On June 11, 1951, General Elliott Thorpe received an honorary degree of Doctor of Humane Letters during the institution's first commencement as the University of Rhode Island. In 1952, Gen. Thorpe was the endorsed Republican candidate for the U.S. House of Representatives. He abruptly withdrew because of an investigation by the U.S. Army's Counter Intelligence Corps questioning his loyalty. He indignantly felt that the investigation had been politically motivated. The investigation had been a misunderstanding resulting from a 1951 speech addressing the Rhode Island Turkey Growers and Poultry Growers Association in which he criticized the shortage of food growing areas in Japan and the corruption in the nationalistic Chinese regime of Chiang Kai-shek. He also called for "a greater respect for freedom of speech in America as long as it is not subversive." (Westerly Sun, August 21, 1952). After a public outcry, the Army quickly cleared the General and apologized for the unwarranted investigation.

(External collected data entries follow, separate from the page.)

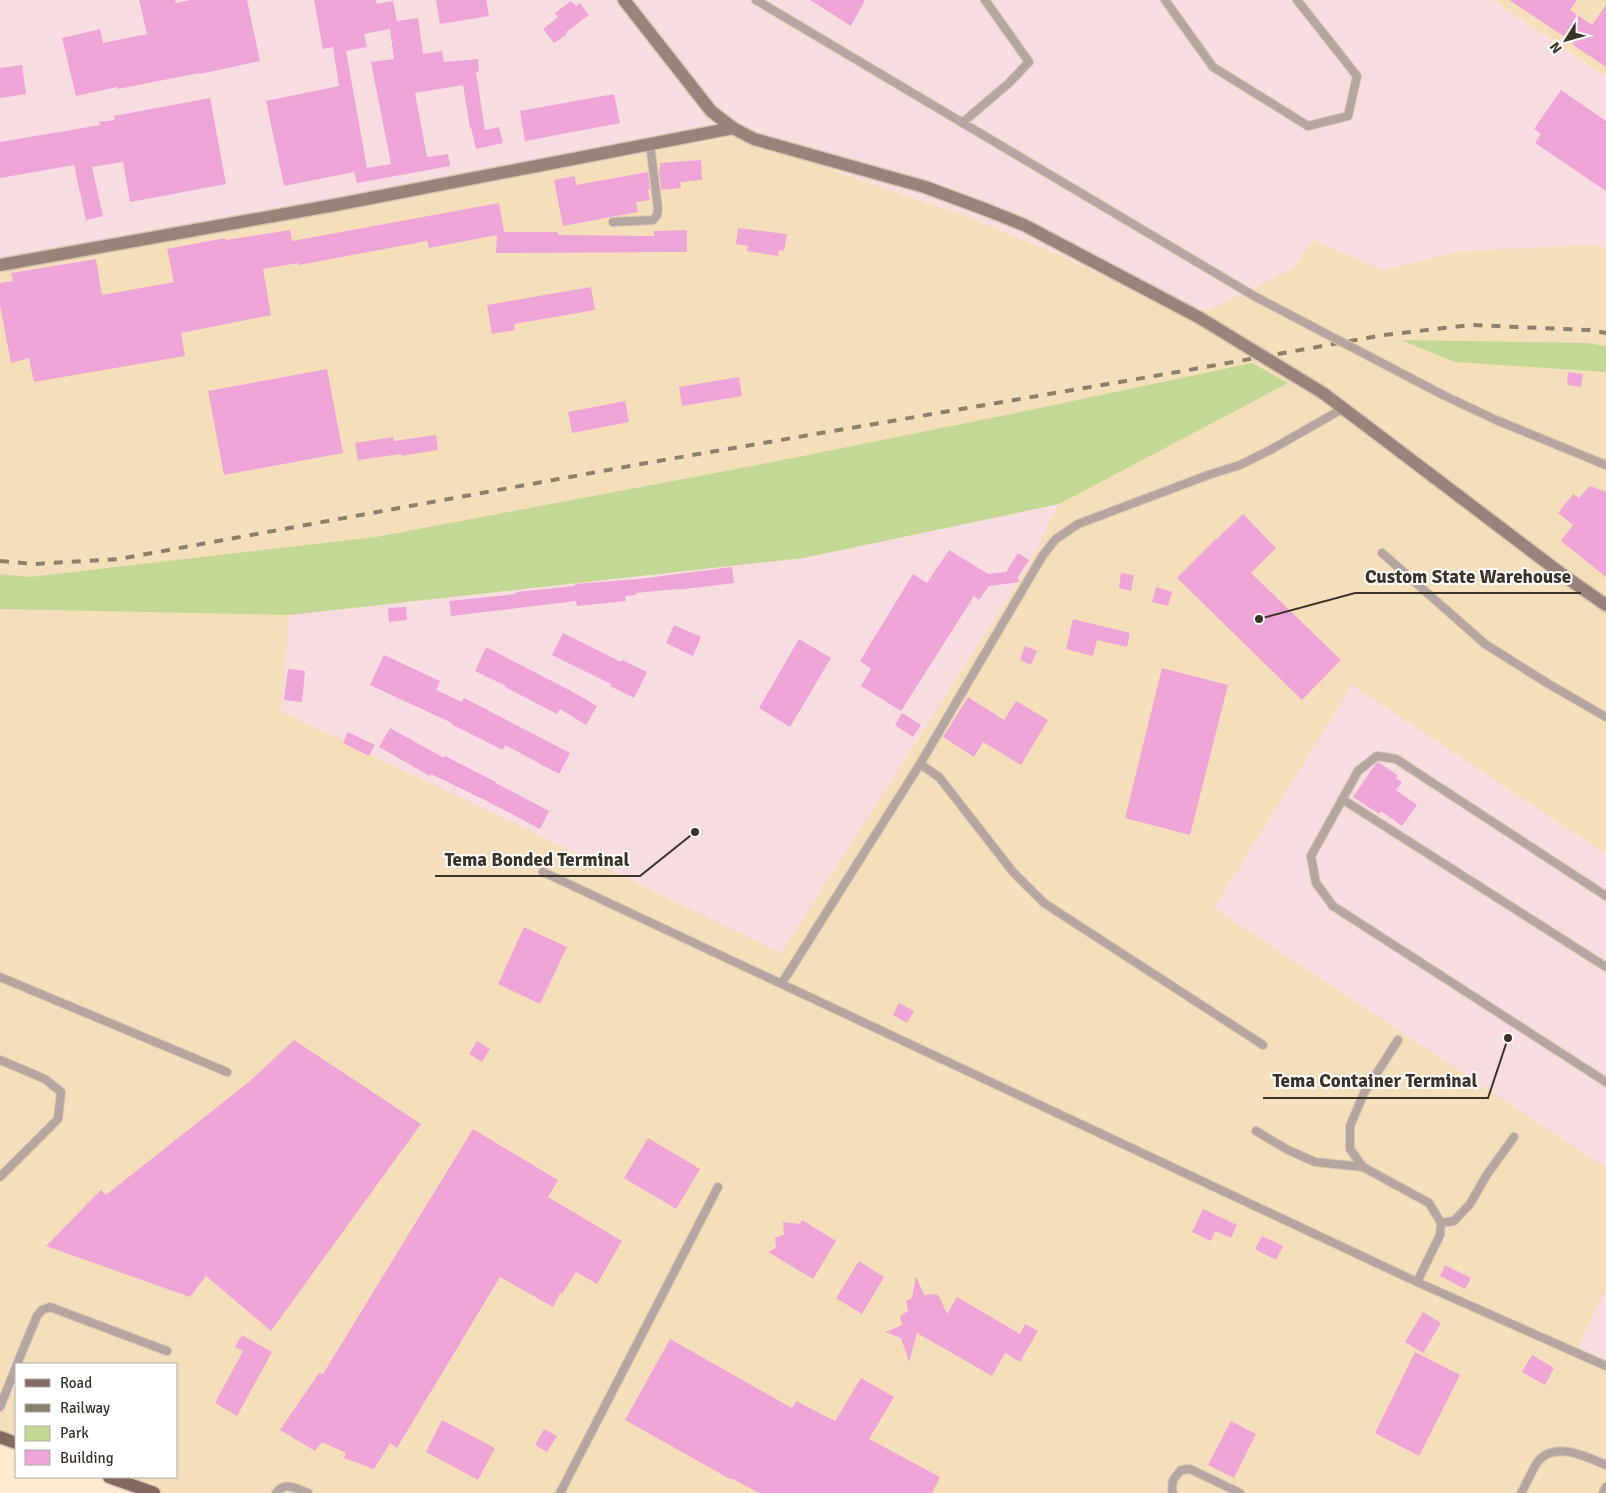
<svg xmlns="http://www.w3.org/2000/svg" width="1606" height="1493" viewBox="0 0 1606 1493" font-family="Signika,sans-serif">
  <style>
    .built { fill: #f5dfbb }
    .industrial { fill: #f7dce0 }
    .green { fill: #c3d895 }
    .building { fill: #efa4d7; fill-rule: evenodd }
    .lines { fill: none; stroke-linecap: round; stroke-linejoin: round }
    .service-casing { stroke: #d7c6ad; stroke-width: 10 }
    .secondary-casing { stroke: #d7c6ad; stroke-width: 15 }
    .primary-casing { stroke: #d7c6ad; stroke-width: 15 }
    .service { stroke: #b5a5a0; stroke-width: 8 }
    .secondary { stroke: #99827b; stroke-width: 12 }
    .primary { stroke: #846961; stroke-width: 12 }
    .rail { stroke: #8c806d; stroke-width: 4; stroke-dasharray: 9 9; stroke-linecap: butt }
    .service-bridge-casing { stroke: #d7c6ad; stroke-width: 10; stroke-linecap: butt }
    .secondary-bridge-casing { stroke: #d7c6ad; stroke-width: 15; stroke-linecap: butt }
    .service-bridge { stroke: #b5a5a0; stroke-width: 8 }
    .secondary-bridge { stroke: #99827b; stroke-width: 12 }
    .leader { fill: none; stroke: #3a3328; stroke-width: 2 }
    .callout-dot { fill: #3a3328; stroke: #fff; stroke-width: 2 }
    .callout-label { font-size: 19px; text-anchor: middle; font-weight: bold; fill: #3a3328; stroke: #fff; stroke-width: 4; stroke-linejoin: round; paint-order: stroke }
  </style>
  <rect width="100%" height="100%" fill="#feebce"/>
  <path class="built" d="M1492,0h114v77l-24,-17z
    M733,136l239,82 96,41 225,9 20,-28 70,30 76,-19 130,-6 17,2v1246h-1460l-46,-16h76v-113h-160v83l-16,-6v-1169l382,-68z"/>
  <path class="industrial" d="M0,0h1492l114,77v170l-17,-2 -130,6 -76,19 -70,-30 -20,28 -64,33 -43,17 -118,-59 -96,-41 -239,-82 -351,68 -382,68z
    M1059,504l-29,60 -249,389 -500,-242 8,-96 514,-57z
    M1352,685l254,169v314l-392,-260z
    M1606,1289v71l-28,-12z"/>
  <path class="green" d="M1401,340l186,3 19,3v26l-151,-10z
    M1252,363l36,20 -229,121 -256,54 -514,57 -289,-6v-35l30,3 346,-40 402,-76 238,-48z"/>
  <path class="building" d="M139,0h36l1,3 14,-3h57l13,61 -60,13 -1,-1 -81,16 -1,-2 -41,9 -14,-58 38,-9 3,14 44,-9z
    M314,0h62l1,4 16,-3 4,20 21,-3 5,36 19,-3 2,11 34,-3 1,13h-3l9,58 14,-3 4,16 -27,6 -5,-21h-1l-7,-43 -48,8 12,64 21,-3 2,12 -93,17 -3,-11 -70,14 -18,-85 73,-15 -6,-39 -10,2zM390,29l4,30 -23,3 20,102 -24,4 -21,-117 21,-4 -3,-13z
    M436,0h50l3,16 -49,8z
    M810,0h55l-14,26z
    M1509,0h68l-7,10 22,15 14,-20v62l-33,-22 1,-2z
    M571,1l5,5 4,-3 9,12 -23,17 1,2 -13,9 -11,-14 15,-12 -3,-4z
    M22,65l4,29 -26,4v-30z
    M1561,90l45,31v70l-71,-48 6,-9 -7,-5z
    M614,94l6,29 -95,18 -5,-30z
    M210,98l16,86 -96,18 -7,-40 -31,5 11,49 -17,4 -12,-55 -74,13v-36l100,-17 -1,-3 16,-2 -1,-4z
    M701,160l1,20 -22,2 1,6 -20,2 -2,-20h1v-7z
    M648,172l2,18h-2l2,10 -14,2 2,10 -75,14 -9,-46 21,-4 1,9z
    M499,203l5,29h54v3l96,1v-5l33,-1v22l-191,1 1,-18 -68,13 -2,-7 -128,24 -1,-2 -35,6 8,46 -90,18 4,23 -151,26 -5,-24 -18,5 -11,-58v-22l13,-2 -2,-8 85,-14 6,36 72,-13 -7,-33 58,-11 1,2 64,-10 2,11z
    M738,228l49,6 -3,17 -5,-1 -1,6 -31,-5 1,-5 -12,-2z
    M591,287l4,23 -81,14 1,6 -23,4 -5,-29z
    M327,369l16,84 -119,22 -16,-84z
    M1568,372l15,2 -2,13 -14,-2z
    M739,377l3,19 -60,10 -3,-19z
    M625,401l4,21 -57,11 -4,-21z
    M436,435l2,15 -37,6v-2l-43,6 -3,-17 38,-6 1,4z
    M1590,486l16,6v85l-45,-36 12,-16 -15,-12 15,-19 6,4z
    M1243,514l33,34 -25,25 90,87 -39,40 -125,-122 39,-39h1z
    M949,550l39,24 18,-2 12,-19 11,7 -11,17 1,5 -30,4 -10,14 -5,-4 -73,115 -40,-25 10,-17 -11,-8 53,-87 14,9z
    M732,567l2,16 -57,7v-1l-41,4v2l-11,1 1,5 -49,5 -1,-5 -125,15 -2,-15 67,-7v-2l59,-6v-2l64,-5z
    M1121,573l13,2 -3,16 -12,-3z
    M1156,587l16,5 -4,14 -16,-4z
    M406,607l1,13 -18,2 -1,-14z
    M1073,619l57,14 -3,14 -30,-7 -4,16 -27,-7z
    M674,625l27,12 -8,19 -27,-13z
    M563,633l58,29 1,-2 25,12 -13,26 -24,-12 1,-2 -59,-29z
    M799,639l32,19 -41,69 -31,-19z
    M1025,646l12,5 -6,14 -11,-5z
    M486,647l87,45 24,14 -11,19 -26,-16 -3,5 -52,-27 1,-1 -31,-15z
    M384,655l56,26 -4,9 26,12 2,-4 106,55 -11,21 -54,-29 -2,5 -52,-26 1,-1 -82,-38z
    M1162,668l66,17 -38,150 -65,-17z
    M288,669l17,2 -3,31 -18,-2z
    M968,697l36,23 12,-19 32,19 -27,45 -38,-23 -9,15 -31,-20z
    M902,713l19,12 -8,12 -18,-12z
    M390,728l54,30 1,-2 51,26v1l53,28 -9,18 -53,-28 -56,-27 -1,2 -51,-29z
    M348,732l27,13 -6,11 -26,-13z
    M1378,762l19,13 -1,3 6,4 -6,8 21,15 -15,21 -21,-15 -2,3 -26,-17 22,-32z
    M524,927l43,20 -27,57 -42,-20z
    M899,1003l15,8 -7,12 -14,-8z
    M294,1040l127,84 -150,207 -65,-55 -16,21 -144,-51 55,-56 5,5 144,-114z
    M477,1041l13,8 -8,13 -13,-8z
    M473,1129l85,51 -10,17 74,44 -25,43 -21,-12 -14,22 -2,-1 -7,14 -53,-30 -103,171 -7,-5 -16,26 -30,-11 2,-5 -24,-11 -7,9 -35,-21 39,-57 4,1z
    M648,1138l52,31 -24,40 -52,-31z
    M1203,1209l34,16 -6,13 -16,-7 -4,10 -19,-9z
    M802,1220l34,21 -23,38 -45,-27 8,-4 -1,-10 9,-4 -1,-12 17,2z
    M1262,1236l21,10 -7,14 -21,-11z
    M859,1261l25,16 -22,37 -26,-16z
    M1445,1265l26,13 -6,11 -25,-13z
    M916,1276l8,19 11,-1 4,2 8,18 10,-17 63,37 5,-10 13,7 -18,31 -15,-9 -13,23 -75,-43 -8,29 -8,-24 -16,-6 17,-7 -2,-9 8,-5 -2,-10 6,-3z
    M1423,1312l18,11 -18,30 -18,-11z
    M242,1335l30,17 -35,64 -22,-13 28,-52 -8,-4z
    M670,1339l122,69 4,-7 39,20 26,-43 33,19 -25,42 71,38 -8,16h-173l-28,-15 -1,1 -105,-59z
    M1415,1352l45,23 -41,81 -44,-23z
    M1532,1355l22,13 -9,17 -23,-13z
    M442,1420l53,28 -17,32 -52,-28z
    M1231,1421l25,13 -22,44 -26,-13z
    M544,1429l13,7 -10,16 -12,-7z"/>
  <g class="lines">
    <defs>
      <path id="service" d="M756,0l498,296
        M1165,0l48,67 95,59 40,-10 9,-40 -60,-76
        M962,123l47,-40 20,-21 -44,-62
        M613,222l40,-2 4,-5 1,-6 -8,-65
        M1443,395l53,25 110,45
        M1382,553l103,91 62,39 59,34
        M920,764l19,13 74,95 31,31 219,142
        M1342,799l264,168
        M543,872l874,410 189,84
        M1606,896l-210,-137 -19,-3 -19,15 -47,85 5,27 17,23 273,176
        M0,977l227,95
        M782,983l138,-219 123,-209 13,-16 22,-15 133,-50 29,-9 32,-16 72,-41
        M1398,1040l-34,53 -14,33v23l13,18 66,36 12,20 -1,12 -23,47
        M0,1060l45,19 16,13 -3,27 -58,58
        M1256,1131l32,19 27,12 48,5
        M1441,1223l13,-2 16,-17 16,-28 28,-39
        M17,1364l20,-48 5,-6 8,-3 117,44
        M0,1407l16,-40
        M276,1493c10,-12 19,-5 32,0
        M560,1493l158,-306
        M1173,1493l-1,-3 1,-10 8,-10 9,-1 50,24
        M1521,1493c5,-8 13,-28 19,-34 18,-17 47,-2 66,6
        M1603,1493l3,-6"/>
      <path id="secondary" d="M624,0l87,111 22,17 21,11 171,48 62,23 37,15 176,93
        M0,265l335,-60 398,-77
        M1323,393l240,182 43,30"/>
      <path id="primary" d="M0,1437l16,6
        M109,1477l45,16"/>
    </defs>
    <use href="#service" class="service-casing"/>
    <use href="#secondary" class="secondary-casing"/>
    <use href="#primary" class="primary-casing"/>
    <use href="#service" class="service"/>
    <use href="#secondary" class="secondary"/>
    <use href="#primary" class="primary"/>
    <path class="rail" d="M0,561l34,3 85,-5 533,-97 514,-88 218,-39 87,-10 118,5 17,3"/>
    <defs>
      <path id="service-bridge" d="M1254,296l189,99"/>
      <path id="secondary-bridge" d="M1200,318l123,75"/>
    </defs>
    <use href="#service-bridge" class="service-bridge-casing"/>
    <use href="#secondary-bridge" class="secondary-bridge-casing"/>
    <use href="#service-bridge" class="service-bridge"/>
    <use href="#secondary-bridge" class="secondary-bridge"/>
  </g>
  <path class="leader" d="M1259 619L1355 593H1581M695 832L640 876H435M1508 1038L1488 1098H1263"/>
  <g class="callout-dot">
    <circle cx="1259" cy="619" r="5"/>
    <circle cx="695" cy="832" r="5"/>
    <circle cx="1508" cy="1038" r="5"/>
  </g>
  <g class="callout-label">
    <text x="1468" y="583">Custom State Warehouse</text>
    <text x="537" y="866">Tema Bonded Terminal</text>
    <text x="1375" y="1087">Tema Container Terminal</text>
  </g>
  <rect x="15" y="1363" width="162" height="115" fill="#ffffff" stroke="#b0ada9"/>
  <rect x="25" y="1379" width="25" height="8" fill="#846961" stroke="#b0ada9"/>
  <text x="60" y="1388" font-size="15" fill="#3a3328">Road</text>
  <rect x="25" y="1404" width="25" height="8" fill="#8c806d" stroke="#b0ada9"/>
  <text x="60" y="1413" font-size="15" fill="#3a3328">Railway</text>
  <rect x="25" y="1426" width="25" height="15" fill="#c3d895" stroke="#b0ada9"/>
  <text x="60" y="1438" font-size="15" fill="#3a3328">Park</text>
  <rect x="25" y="1450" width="25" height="15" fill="#efa4d7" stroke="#b0ada9"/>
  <text x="60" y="1463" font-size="15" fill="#3a3328">Building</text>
  <g transform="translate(1566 40) rotate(233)" stroke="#ffffff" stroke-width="4" paint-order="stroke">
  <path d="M0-4L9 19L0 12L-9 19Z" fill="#3a3328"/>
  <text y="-8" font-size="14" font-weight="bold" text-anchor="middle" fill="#3a3328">N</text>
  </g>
</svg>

He and then-President Carl Woodward (1941-1951) were close friends (see Carl Woodward Papers, MSG# 1). They continued to maintain a close correspondence when Thorpe retired to Sarasota, Florida, in 1960. During his retirement, he served as commissioner with the Whitfield Volunteer Fire Department. Gen. Thorpe continued to be in demand as a speaker and was sought for interviews by historians and journalists for his first-hand account of post war Japan. Shortly before his death, Thorpe was interviewed for the 1989 BBC production of Sacrifice at Pearl Harbour. Most recently, Gen. Thorpe was quoted in John W. Dower's 1999 Pulitzer Prize winning book Embracing Defeat: Japan in the Wake of World War II.

He died in 1989 and was buried in Arlington National Cemetery in Washington D.C.